Thank you all for helping out! @haroldHT also contacted me offline and showed interest in contributing on this as his first etcd contribution. I will assign @haroldHT for now, @jasper-d and @tskarman any help is welcome!

wenjiaswe commented 5 years ago

/assign @haroldHT

wenjiaswe commented 5 years ago

well, it seems like I cannot assign you @haroldHT now, this is a good place to start your contribution. Thanks!

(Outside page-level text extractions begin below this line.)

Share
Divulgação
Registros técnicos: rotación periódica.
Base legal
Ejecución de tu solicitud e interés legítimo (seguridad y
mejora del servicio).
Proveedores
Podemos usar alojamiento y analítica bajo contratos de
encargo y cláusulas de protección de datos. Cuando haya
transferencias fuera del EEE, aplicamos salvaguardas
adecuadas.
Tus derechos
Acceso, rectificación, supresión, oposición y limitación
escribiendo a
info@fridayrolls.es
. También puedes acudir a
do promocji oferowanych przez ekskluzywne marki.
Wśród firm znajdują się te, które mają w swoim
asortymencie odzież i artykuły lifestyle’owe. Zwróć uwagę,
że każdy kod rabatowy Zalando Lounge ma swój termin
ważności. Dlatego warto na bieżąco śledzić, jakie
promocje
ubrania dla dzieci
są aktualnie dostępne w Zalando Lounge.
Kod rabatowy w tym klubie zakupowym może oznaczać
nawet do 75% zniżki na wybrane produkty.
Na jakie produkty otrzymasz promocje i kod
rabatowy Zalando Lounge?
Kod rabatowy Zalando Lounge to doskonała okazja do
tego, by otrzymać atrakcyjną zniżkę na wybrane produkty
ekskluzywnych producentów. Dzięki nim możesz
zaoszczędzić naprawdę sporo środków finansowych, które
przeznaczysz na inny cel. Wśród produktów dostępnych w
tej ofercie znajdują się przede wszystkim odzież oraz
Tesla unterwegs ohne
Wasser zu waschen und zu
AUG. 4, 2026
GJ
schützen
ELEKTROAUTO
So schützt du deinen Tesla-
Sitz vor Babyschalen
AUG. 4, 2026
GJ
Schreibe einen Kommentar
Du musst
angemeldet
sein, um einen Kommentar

jasper-d commented 5 years ago

@haroldHT I managed to botch up the code base enough to make etcd run as a windows service. It properly interacts with Windows Service Control Manager through x/sys/windows/svc. I haven't fully tested it yet, but as far as I can tell it works for ordinary cluster members, level 4 gateways and gRPC proxies. Log output is redirected to Windows Event Log or a file (logs are confusing indeed, I ended up redirecting every log that didn't hide well enough šŸ™ƒ). I need to clean up some stuff before I can push it to a public repo, but I will do so tomorrow so you can take a look.

cc: @hexfusion @tskarman

hexfusion commented 5 years ago

+1 -- ā€”

jasper-d commented 5 years ago

Changes (with some comments) are here: https://github.com/jasper-d/etcd/commit/9d9235226cc0d4c0f8de72d5d6e99d76ea30062c

The good:

The bad:

So, there is still a lot of work to do. Before continuing I would need to add at least some tests and set up a proper testing environment. The main problems remain the wealth of logs (I would certainly need some advice here) and the different ways in which etcd is started. I think that should be unified ideally, but that would probably be quite a refactoring (i.e. should be done by someone with a better understanding of the code base and go).

@haroldHT How is it going for you? @hexfusion I wouldn't mind investing some more time but you may wanna take a look at it first to determine if it's worth the effort. I also cannot make any definitive commitments to a timeline because it's essentially a pet project for learning some go in my spare time.

haroldHT commented 5 years ago

@wenjiaswe sorry, I did not reply in time. I will continue to follow your suggestion.

haroldHT commented 5 years ago

@jasper-d At the beginning I want to use kardianos/service to make etcd become a service. It seems a good solution if we can manage the number of logs. your solution also make me benefit a lot, thanks.

stale[bot] commented 4 years ago

This issue has been automatically marked as stale because it has not had recent activity. It will be closed after 21 days if no further activity occurs. Thank you for your contributions.